Machine learning accelerates the design of synthetic proteins with desired functions, facilitating future therapeutic, diagnostic, and biotechnology applications
By Benjamin Boettner
(BOSTON) — Synthetic biologists have taken evolution of proteins into their own hands by changing some that occur in nature or even by synthesizing them from scratch. Such engineered proteins are used as highly efficacious drugs, components of synthetic gene circuits that sense biological signals, or in the production of high-value chemicals in ways that are more effective and sustainable than petroleum-based methods.
To engineer them, they use two very different approaches. In “directed evolution”, they randomly vary the linear sequence of amino acid building blocks encoding a natural protein and screen for variants with the desired activity; or they use “rational design” to model proteins based on their actual 3D structures to identify amino acids that likely will impact protein function. However, directed evolution can only cover a small part of the enormous space of possible protein sequences, while rational design approaches are limited by the relative scarcity of painstakingly resolved 3D protein structures.
Now, a research team led by George Church, Ph.D. at Harvard’s Wyss Institute for Biologically Inspired Engineering and Harvard Medical School (HMS) has created a third approach to engineering proteins that uses deep learning to distill the fundamental features of proteins directly from their amino acid sequence without the need for additional information. The approach robustly predicts the functions of both natural and de novo designed proteins, and moves a lot of laborious laboratory experiments to the computer, achieving up to two orders of magnitude cost reduction compared to existing approaches. The study is published in Nature Methods.
Church is a Founding Core Faculty member of the Wyss Institute and Lead of its Synthetic Biology platform. He also is the Robert Winthrop Professor of Genetics at Harvard Medical School and Professor of Health Sciences and Technology at Harvard University and the Massachusetts Institute of Technology (MIT).
“Instead of extensively characterizing proteins to understand their design principles, we used a neural network to learn those rules in an unbiased way, by systematically looking for patterns in a vast trove of raw protein sequences in public databases,” said Surojit Biswas, one of the three co-first authors on the study who is a graduate student in Church’s group. “The neural network learned a lot of the rules that we as humans have previously come to know through many painstaking studies, and beyond that, it also discovered new features in proteins.”
The neural network approach, which the researchers named “unified representation” (UniRep), can be likened to learning a language where the learner builds a semantic understanding of how complex sentences are constructed from strings of letters and words. In protein language, UniRep was trained to predict the next amino acid in a protein sequence starting from its first one by exploring all the possibilities in protein sequences contained in public databases. Importantly, while proceeding through the remainder of the protein, one amino acid at a time, UniRep makes and draws on an internal “summary” of the sequence it has seen so far in the protein, which the team calls its “hidden state”, to take into account its individual sequence and structural features. Feeding that information, and results from many other proteins, back into its algorithm, UniRep gradually revises the way it constructs hidden states, which improves its predictive capabilities over time. In the language analogy, the learner will be able to predict the next word of a sentence he is reading with increasing likelihood, based on a constantly improving understanding of syntax and choice of words.
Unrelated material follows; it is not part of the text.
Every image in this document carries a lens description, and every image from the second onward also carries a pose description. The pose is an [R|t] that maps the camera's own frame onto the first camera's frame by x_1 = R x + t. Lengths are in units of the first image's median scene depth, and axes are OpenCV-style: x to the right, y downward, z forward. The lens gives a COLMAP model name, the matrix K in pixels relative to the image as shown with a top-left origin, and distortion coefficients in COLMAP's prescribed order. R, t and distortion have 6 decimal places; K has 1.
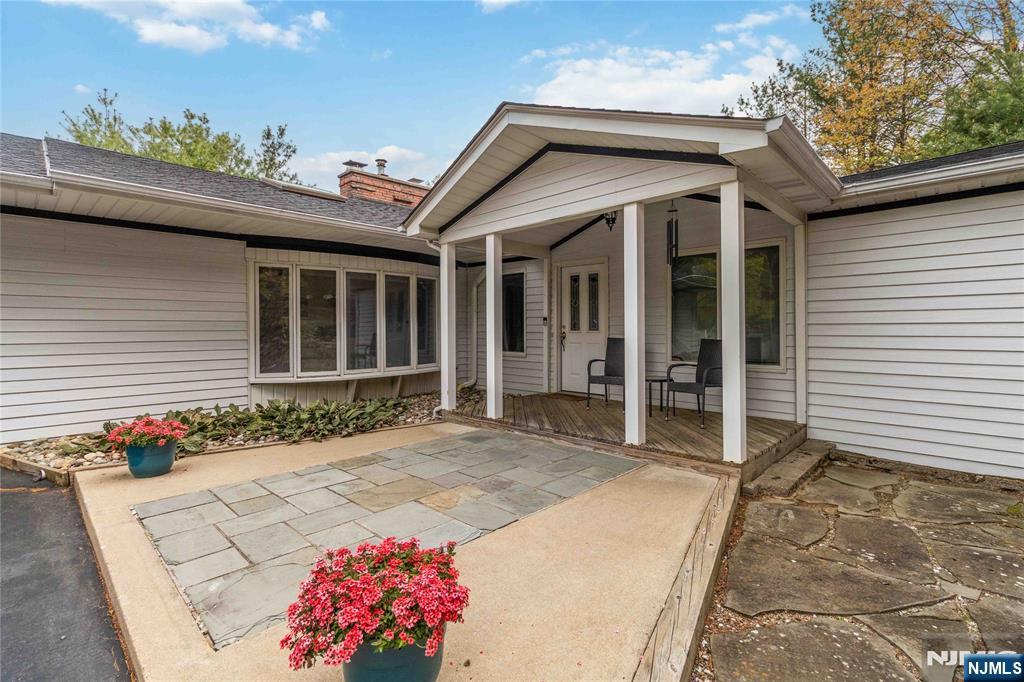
lens RADIAL K [[463.0, 0, 512.0], [0, 463.0, 341.0], [0, 0, 1]] dist [0.000821, 0.000331]
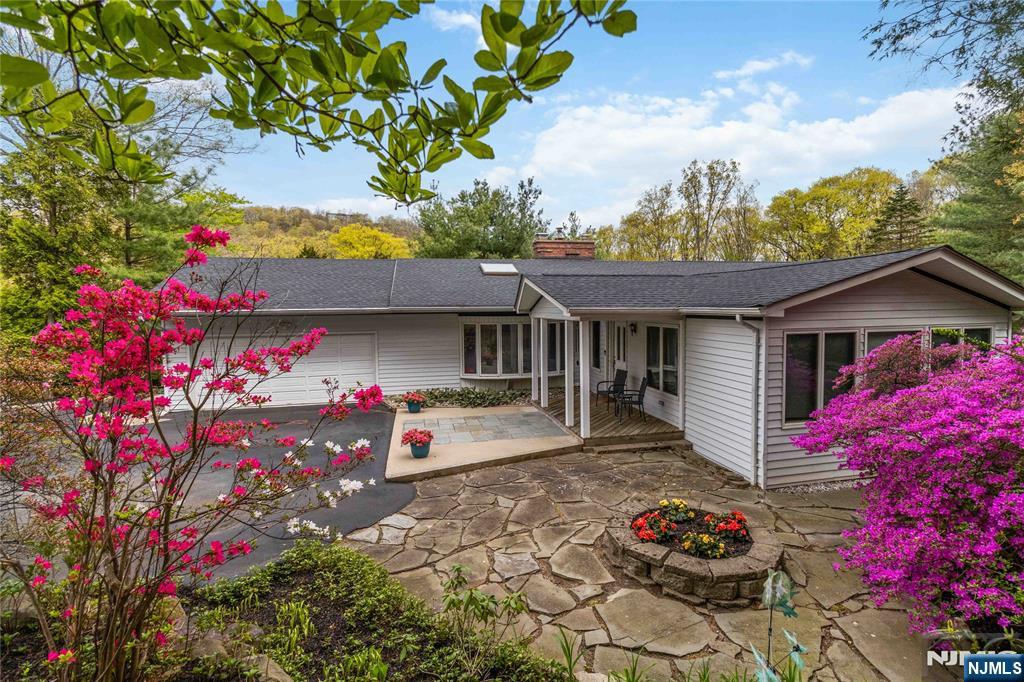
lens RADIAL K [[463.0, 0, 512.0], [0, 463.0, 341.0], [0, 0, 1]] dist [0.000821, 0.000331]
pose [[0.828496, 0.038218, -0.558689, 0.793351], [-0.007264, 0.998318, 0.057521, -0.195599], [0.559948, -0.043597, 0.827380, -0.615556]]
“We trained UniRep on about 24 million protein sequences for roughly 3 weeks to enable it to predict sequences and their relationship to features like protein stability, secondary structure, and accessibility of internal sequences to surrounding solvents within proteins it had never seen before,” said Grigory Khimulya, who was a student at Harvard College and is also a co-first author along with Biswas and Ethan Alley. “UniRep accurately described these features in proteins from very different protein families whose structures had been well-characterized in previous studies, even in synthetic proteins that don’t have a counterpart in nature.”
The team took UniRep a step further and used it as a tool to predict how single amino acid substitutions impact the function of proteins. The neural network robustly quantified the effects of single amino acid mutations in eight different proteins with diverse biological functions including enzyme catalysis, DNA binding, molecular sensing. In addition, using the Aequorea victoria green fluorescent protein (GFP) as a model, they tasked UniRep to analyze 64,800 variants of the protein, each carrying 1-12 mutations, which demonstrated that it could accurately anticipate how the distribution and relative burden of mutations changed the protein’s brightness.
“This new deep learning-based computational approach to protein engineering has the potential to accelerate the design of synthetic proteins with functions tailored for any desired application, whether it before for therapeutics, diagnostics, biomanufacturing, biocatalysis, or any other application. It literally can change the way we carry out molecular design in the future,” said Wyss Founding Director Donald Ingber, M.D., Ph.D., who is also the Judah Folkman Professor of Vascular Biology at HMS and the Vascular Biology Program at Boston Children’s Hospital, as well as Professor of Bioengineering at Harvard’s John A. Paulson School of Engineering and Applied Sciences.
The study was also authored by HMS Fellow Mohammed AlQuaraishi. It was funded by the National Institutes of Health, National Science Foundation, and Harvard’s Wyss Institute for Biologically Inspired Engineering.